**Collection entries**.

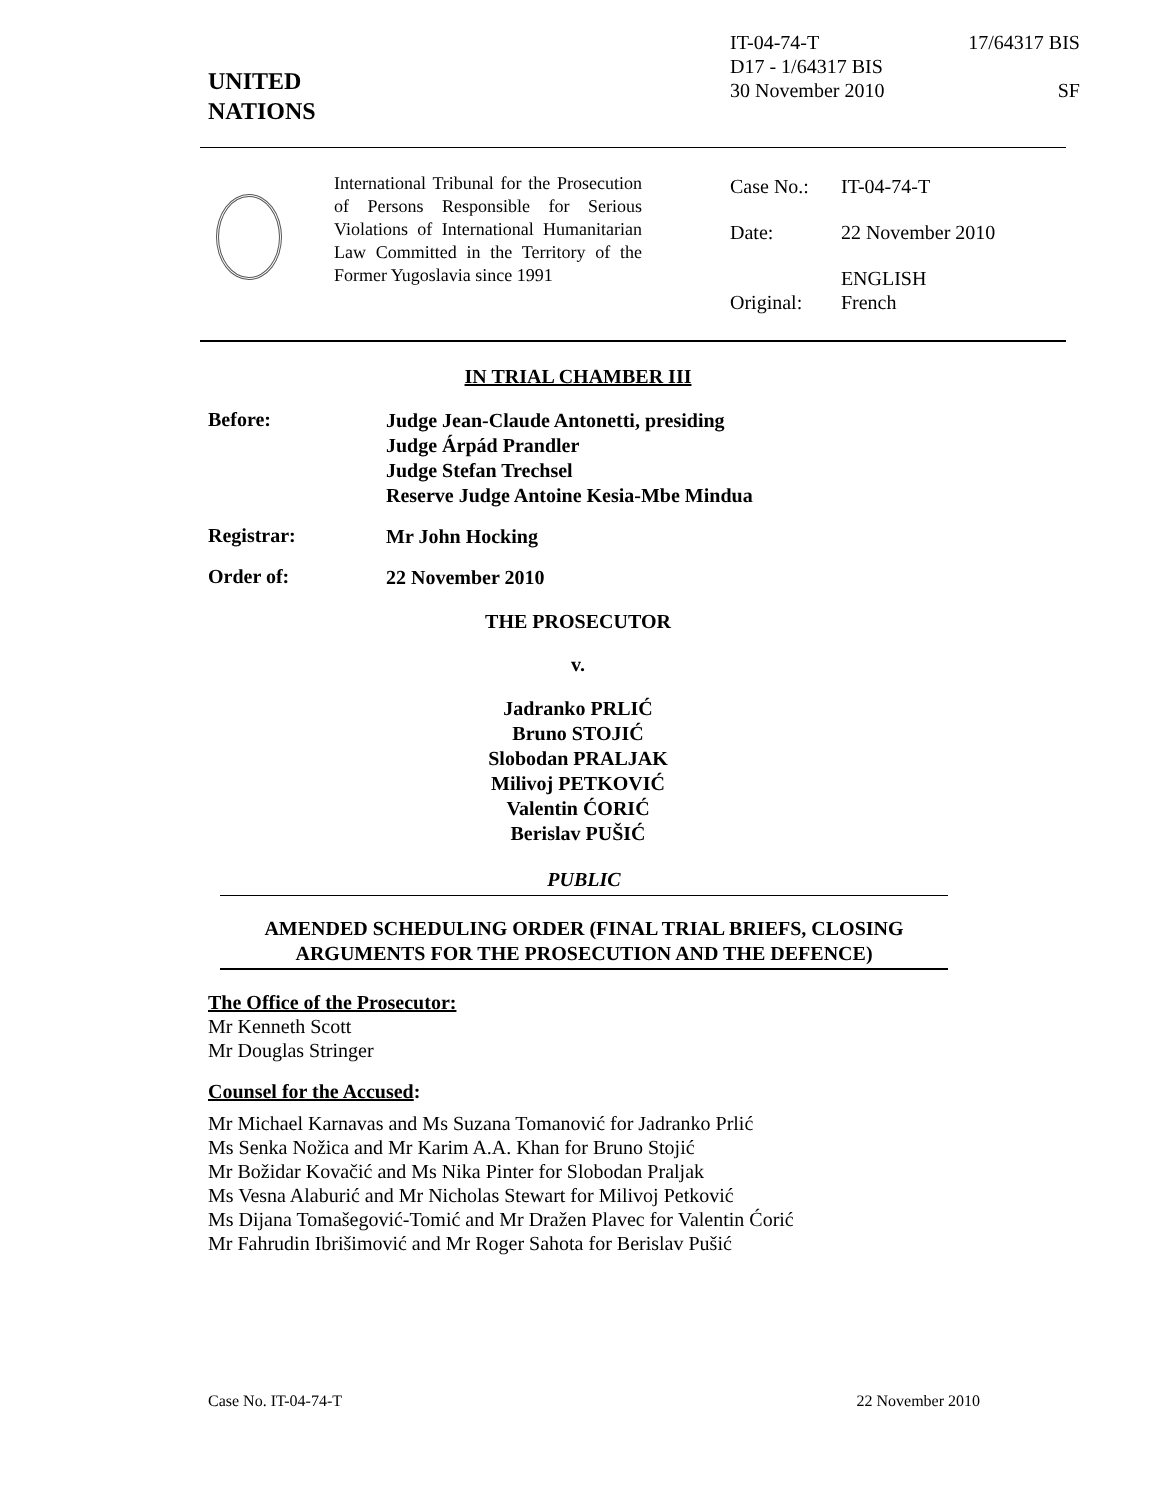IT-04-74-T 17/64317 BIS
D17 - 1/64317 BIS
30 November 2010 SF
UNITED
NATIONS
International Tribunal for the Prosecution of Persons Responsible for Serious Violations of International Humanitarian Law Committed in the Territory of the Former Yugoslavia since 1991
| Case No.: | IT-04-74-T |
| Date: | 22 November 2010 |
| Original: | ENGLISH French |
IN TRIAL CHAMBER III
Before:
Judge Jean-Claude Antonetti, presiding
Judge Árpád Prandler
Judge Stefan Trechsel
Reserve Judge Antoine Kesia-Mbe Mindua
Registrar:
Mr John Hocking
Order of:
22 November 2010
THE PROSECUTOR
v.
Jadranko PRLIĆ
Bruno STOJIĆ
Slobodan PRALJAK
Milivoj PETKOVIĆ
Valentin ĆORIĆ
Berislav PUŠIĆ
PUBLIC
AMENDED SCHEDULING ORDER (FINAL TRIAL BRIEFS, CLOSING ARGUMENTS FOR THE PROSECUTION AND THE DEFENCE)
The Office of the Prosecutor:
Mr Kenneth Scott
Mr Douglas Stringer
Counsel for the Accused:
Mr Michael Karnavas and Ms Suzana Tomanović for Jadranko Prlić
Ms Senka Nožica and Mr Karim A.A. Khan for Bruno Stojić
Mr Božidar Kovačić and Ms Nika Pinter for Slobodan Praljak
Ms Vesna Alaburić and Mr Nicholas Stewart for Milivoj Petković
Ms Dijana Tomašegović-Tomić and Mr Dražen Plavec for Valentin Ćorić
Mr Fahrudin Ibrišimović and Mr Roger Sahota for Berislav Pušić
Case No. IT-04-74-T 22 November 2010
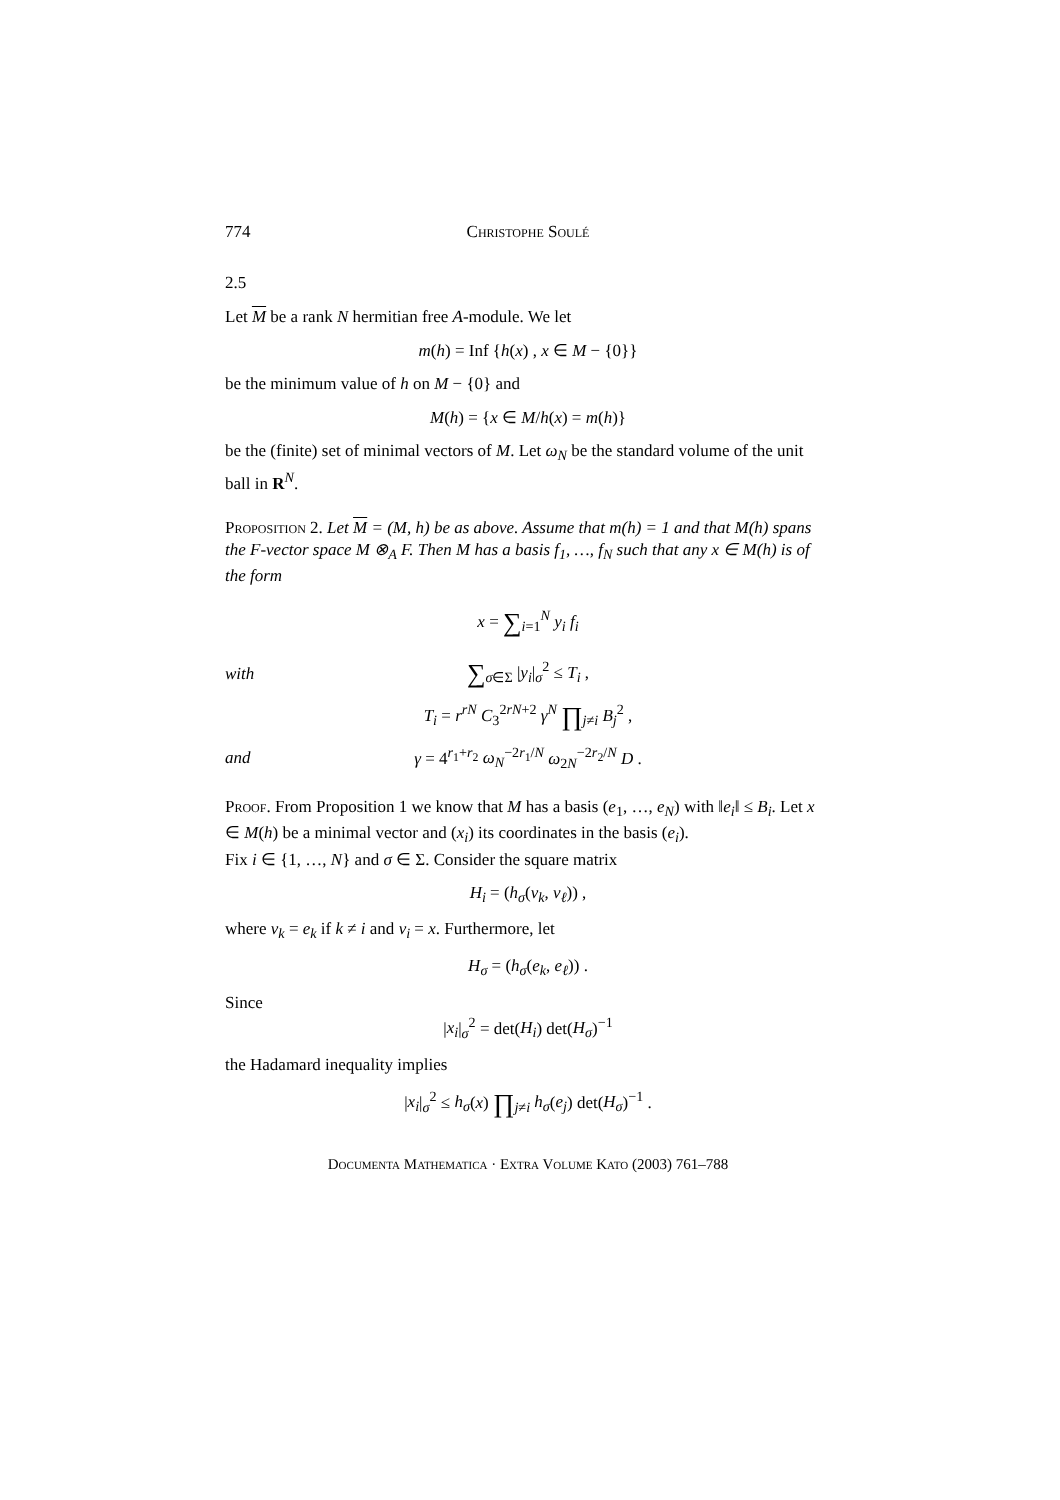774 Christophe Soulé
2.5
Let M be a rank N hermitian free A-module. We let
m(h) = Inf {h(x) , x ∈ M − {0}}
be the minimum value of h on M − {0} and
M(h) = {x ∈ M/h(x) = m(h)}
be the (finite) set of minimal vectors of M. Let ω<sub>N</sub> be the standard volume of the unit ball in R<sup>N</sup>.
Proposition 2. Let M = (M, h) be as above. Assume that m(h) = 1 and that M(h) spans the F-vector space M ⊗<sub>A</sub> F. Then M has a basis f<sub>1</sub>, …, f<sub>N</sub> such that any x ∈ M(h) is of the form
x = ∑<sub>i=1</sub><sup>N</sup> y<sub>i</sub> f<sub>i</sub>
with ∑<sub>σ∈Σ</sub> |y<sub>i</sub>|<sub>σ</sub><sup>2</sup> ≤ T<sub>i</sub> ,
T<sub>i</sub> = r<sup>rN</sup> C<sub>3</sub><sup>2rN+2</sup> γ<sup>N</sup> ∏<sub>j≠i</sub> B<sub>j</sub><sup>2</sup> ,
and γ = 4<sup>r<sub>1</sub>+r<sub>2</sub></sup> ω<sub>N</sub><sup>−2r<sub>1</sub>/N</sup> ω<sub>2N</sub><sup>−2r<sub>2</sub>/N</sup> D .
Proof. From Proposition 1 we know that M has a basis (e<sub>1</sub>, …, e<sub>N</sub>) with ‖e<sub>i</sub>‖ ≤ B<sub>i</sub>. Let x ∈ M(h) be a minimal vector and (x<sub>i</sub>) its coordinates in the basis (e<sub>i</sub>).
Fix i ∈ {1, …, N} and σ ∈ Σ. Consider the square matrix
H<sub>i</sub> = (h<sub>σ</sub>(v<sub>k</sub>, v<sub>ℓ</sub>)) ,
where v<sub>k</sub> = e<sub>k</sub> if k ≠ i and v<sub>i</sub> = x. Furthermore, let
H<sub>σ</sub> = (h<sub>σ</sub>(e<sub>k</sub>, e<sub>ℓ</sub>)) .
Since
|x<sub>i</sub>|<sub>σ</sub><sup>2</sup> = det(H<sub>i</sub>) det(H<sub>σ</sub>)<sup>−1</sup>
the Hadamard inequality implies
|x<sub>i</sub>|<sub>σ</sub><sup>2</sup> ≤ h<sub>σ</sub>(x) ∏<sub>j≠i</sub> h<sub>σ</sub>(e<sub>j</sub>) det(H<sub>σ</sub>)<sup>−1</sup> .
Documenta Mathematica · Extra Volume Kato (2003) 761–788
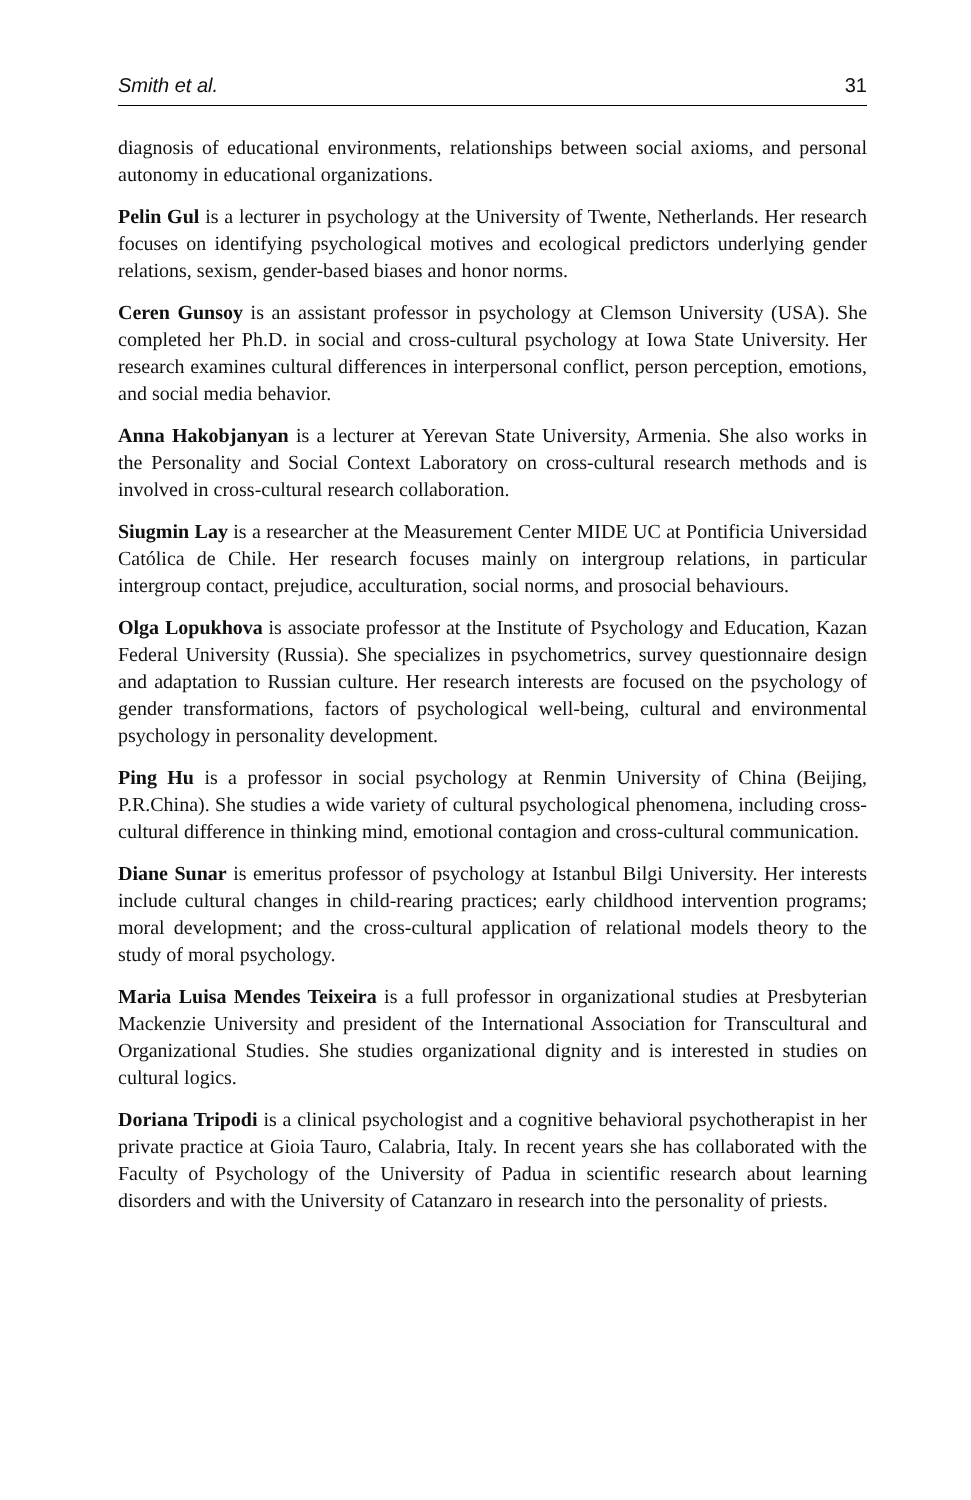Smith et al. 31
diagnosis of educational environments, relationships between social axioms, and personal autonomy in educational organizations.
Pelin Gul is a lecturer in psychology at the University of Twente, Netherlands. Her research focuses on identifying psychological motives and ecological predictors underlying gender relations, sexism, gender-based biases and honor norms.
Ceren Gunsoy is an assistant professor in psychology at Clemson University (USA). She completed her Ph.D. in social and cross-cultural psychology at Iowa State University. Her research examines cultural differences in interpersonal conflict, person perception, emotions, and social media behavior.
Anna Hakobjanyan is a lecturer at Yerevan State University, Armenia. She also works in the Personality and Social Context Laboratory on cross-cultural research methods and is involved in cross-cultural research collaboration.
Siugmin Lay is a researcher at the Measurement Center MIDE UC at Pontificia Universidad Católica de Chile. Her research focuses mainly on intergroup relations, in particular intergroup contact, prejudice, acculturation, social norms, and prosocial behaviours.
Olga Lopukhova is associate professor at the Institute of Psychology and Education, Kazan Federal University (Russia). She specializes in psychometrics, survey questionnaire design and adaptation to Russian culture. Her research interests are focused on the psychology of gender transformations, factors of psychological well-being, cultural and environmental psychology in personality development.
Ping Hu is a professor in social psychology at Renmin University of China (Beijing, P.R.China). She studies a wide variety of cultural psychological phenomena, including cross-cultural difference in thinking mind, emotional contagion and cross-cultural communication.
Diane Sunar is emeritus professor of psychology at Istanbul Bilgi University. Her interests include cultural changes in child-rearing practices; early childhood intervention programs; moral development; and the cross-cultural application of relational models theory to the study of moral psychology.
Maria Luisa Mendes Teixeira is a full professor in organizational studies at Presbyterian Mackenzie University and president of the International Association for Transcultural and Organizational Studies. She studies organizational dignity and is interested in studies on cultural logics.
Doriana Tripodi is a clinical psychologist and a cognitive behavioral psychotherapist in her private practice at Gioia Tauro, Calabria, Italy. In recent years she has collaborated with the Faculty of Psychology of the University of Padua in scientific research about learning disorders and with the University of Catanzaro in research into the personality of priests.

**EXERCISE PROMPT**. Scan the data, and report each line that uses the word "minimal".

**ANSWER TO THIS PROBLEM**.
be the (finite) set of minimal vectors of M. Let ω<sub>N</sub> be the standard volume of the unit ball in R<sup>N</sup>.
Proof. From Proposition 1 we know that M has a basis (e<sub>1</sub>, …, e<sub>N</sub>) with ‖e<sub>i</sub>‖ ≤ B<sub>i</sub>. Let x ∈ M(h) be a minimal vector and (x<sub>i</sub>) its coordinates in the basis (e<sub>i</sub>).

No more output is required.